Information provided below:

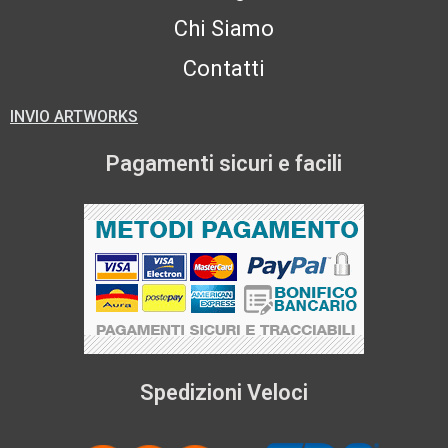
Chi Siamo
Contatti
INVIO ARTWORKS
Pagamenti sicuri e facili
Spedizioni Veloci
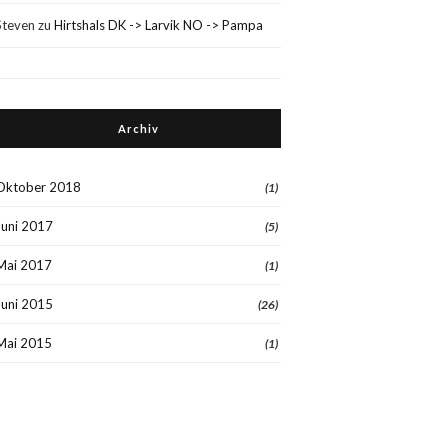
Steven
zu
Hirtshals DK -> Larvik NO -> Pampa
Archiv
Oktober 2018
(1)
Juni 2017
(5)
Mai 2017
(1)
Juni 2015
(26)
Mai 2015
(1)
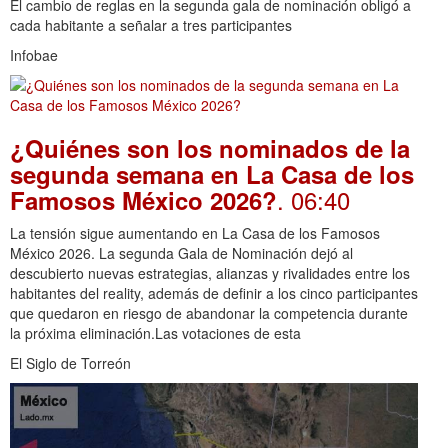
El cambio de reglas en la segunda gala de nominación obligó a
cada habitante a señalar a tres participantes
Infobae
¿Quiénes son los nominados de la
segunda semana en La Casa de los
. 06:40
Famosos México 2026?
La tensión sigue aumentando en La Casa de los Famosos
México 2026. La segunda Gala de Nominación dejó al
descubierto nuevas estrategias, alianzas y rivalidades entre los
habitantes del reality, además de definir a los cinco participantes
que quedaron en riesgo de abandonar la competencia durante
la próxima eliminación.Las votaciones de esta
El Siglo de Torreón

End of Information provided.

#### Assigned task:
With the pictures omitted, restate every entry above word for word.

#### Response:
Chi Siamo
Contatti
INVIO ARTWORKS
Pagamenti sicuri e facili
Spedizioni Veloci
Steven
zu
Hirtshals DK -> Larvik NO -> Pampa
Archiv
Oktober 2018
(1)
Juni 2017
(5)
Mai 2017
(1)
Juni 2015
(26)
Mai 2015
(1)
El cambio de reglas en la segunda gala de nominación obligó a
cada habitante a señalar a tres participantes
Infobae
¿Quiénes son los nominados de la
segunda semana en La Casa de los
. 06:40
Famosos México 2026?
La tensión sigue aumentando en La Casa de los Famosos
México 2026. La segunda Gala de Nominación dejó al
descubierto nuevas estrategias, alianzas y rivalidades entre los
habitantes del reality, además de definir a los cinco participantes
que quedaron en riesgo de abandonar la competencia durante
la próxima eliminación.Las votaciones de esta
El Siglo de Torreón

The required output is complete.